(DATA FOR PROCESSING)

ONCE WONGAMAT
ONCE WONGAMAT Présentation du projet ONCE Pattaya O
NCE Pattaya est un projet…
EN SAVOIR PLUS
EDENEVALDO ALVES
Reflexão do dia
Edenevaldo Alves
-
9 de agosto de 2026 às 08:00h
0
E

(End DATA FOR PROCESSING)
(DATA FOR PROCESSING)

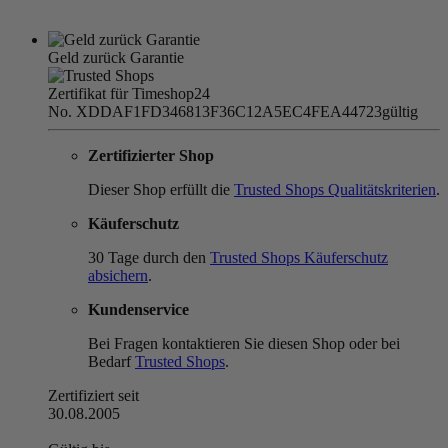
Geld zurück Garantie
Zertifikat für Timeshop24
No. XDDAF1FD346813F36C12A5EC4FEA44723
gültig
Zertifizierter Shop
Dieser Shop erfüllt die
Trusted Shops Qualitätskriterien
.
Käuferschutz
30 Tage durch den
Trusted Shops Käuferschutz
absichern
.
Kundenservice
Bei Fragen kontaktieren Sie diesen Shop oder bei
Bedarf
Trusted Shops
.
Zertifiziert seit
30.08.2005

(End DATA FOR PROCESSING)

TASK GOAL.
Only the lines with the string "WONGAMAT" are wanted; pick them out of the records above and copy them.

RESPONSE.
ONCE WONGAMAT
ONCE WONGAMAT Présentation du projet ONCE Pattaya O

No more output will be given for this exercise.